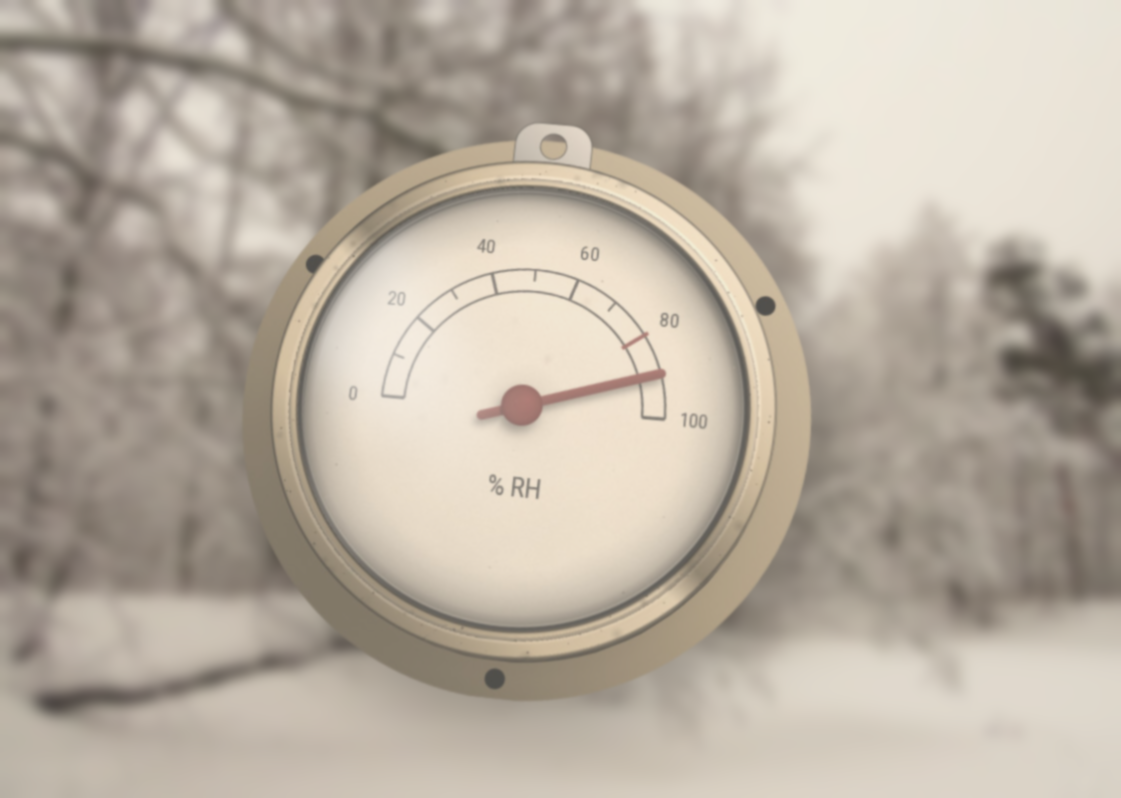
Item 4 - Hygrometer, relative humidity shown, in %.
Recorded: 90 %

---

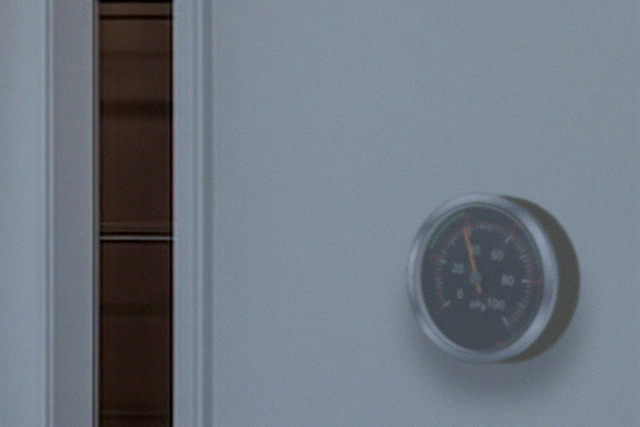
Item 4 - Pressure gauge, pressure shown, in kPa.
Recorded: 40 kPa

* * *

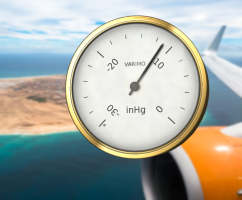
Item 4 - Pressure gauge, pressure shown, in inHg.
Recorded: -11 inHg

EXERCISE:
Extract every line from the entries above that contains the string "Item", treating uppercase and lowercase as distinct.

WORKED SOLUTION:
Item 4 - Hygrometer, relative humidity shown, in %.
Item 4 - Pressure gauge, pressure shown, in kPa.
Item 4 - Pressure gauge, pressure shown, in inHg.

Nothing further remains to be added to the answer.